Following initial compromise, the attackers would attempt to steal credentials and perform lateral movement, mainly focusing on the deployment of webshells onto Exchange Servers.
In some instances, the compromised environments were used to mount attacks on additional organizations, while some companies were targeted to perform supply-chain-type attacks on other victims.
The initial infection vector is unknown in most cases, but one target appears to have been compromised via a malicious MSI file delivered in an archive that likely arrived attached to a spear-phishing email.

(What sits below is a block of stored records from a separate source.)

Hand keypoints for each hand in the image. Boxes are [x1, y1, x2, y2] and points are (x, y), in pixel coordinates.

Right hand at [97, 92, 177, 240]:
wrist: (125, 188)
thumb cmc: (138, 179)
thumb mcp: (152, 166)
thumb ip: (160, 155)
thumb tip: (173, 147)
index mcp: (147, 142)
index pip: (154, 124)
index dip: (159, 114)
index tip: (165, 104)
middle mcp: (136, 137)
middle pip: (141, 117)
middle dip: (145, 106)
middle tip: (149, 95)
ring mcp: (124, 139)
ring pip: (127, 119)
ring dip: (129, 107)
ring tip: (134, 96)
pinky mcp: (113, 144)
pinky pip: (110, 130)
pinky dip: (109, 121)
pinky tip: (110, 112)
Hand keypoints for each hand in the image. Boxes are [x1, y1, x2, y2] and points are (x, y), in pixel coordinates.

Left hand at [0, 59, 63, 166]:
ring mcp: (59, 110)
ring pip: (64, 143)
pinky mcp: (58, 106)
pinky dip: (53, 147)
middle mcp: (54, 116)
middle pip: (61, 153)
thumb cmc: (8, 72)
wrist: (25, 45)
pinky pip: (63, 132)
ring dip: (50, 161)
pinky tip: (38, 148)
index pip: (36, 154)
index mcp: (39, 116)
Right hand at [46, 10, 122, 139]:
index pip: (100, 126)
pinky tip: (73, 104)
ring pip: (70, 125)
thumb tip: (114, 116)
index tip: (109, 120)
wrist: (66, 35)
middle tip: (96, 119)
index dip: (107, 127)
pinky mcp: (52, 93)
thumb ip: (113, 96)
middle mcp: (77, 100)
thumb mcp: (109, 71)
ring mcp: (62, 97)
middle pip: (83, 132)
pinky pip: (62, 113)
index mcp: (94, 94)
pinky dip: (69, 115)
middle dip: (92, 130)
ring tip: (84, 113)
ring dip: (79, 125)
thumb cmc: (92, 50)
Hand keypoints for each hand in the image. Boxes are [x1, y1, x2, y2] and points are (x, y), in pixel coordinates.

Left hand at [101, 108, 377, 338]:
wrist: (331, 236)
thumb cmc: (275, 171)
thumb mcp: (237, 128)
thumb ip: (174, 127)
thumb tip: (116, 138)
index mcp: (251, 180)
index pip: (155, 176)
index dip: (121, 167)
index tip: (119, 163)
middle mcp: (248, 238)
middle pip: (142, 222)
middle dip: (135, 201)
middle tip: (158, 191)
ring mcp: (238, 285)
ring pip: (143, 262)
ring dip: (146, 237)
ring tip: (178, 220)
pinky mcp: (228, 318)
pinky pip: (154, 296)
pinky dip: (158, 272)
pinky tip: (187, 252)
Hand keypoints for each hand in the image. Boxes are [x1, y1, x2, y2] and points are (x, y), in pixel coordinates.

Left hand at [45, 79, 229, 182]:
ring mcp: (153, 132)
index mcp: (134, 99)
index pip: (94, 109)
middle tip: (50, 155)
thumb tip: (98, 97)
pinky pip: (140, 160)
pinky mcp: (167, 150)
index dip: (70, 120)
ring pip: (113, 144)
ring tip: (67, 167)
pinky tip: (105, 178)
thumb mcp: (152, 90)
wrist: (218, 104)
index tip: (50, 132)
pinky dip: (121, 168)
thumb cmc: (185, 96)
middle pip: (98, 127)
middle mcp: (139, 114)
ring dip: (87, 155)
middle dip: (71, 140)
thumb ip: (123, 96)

In an attack on a telecoms services provider, Windows Script File (WSF) files were used for reconnaissance and command execution, and Certutil was employed to deploy a tunneling tool and launch WMI, and then download and run a webshell on an Exchange Server.
The adversary heavily relied on scripts, some of them meant to automate information collection operations, but also used a remote access tool to execute a Local Security Authority Subsystem Service (LSASS) dumping tool, deliver tunneling tools, and request a URL from another compromised environment.
“One feature of this attack against a telecoms organization is that the attackers may have attempted to pivot to other targets by connecting to the Exchange Web Services (EWS) of other organizations, another telecoms operator, and an electronic equipment company in the same region,” Symantec notes.
In an attack on a utility company in Laos, an IIS web server appears to have been used as an entry point. Then, the attackers leveraged their foothold in attacks targeting a webmail server and IT-related servers of two companies in Thailand.
According to Symantec, some of the tools used in these attacks overlap with tools previously associated with Seedworm (including two – SharpChisel and Password Dumper – with identical versions), and two of the IP addresses are known to have been used in older Seedworm attacks, which suggests the Iranian group might be responsible for the campaign.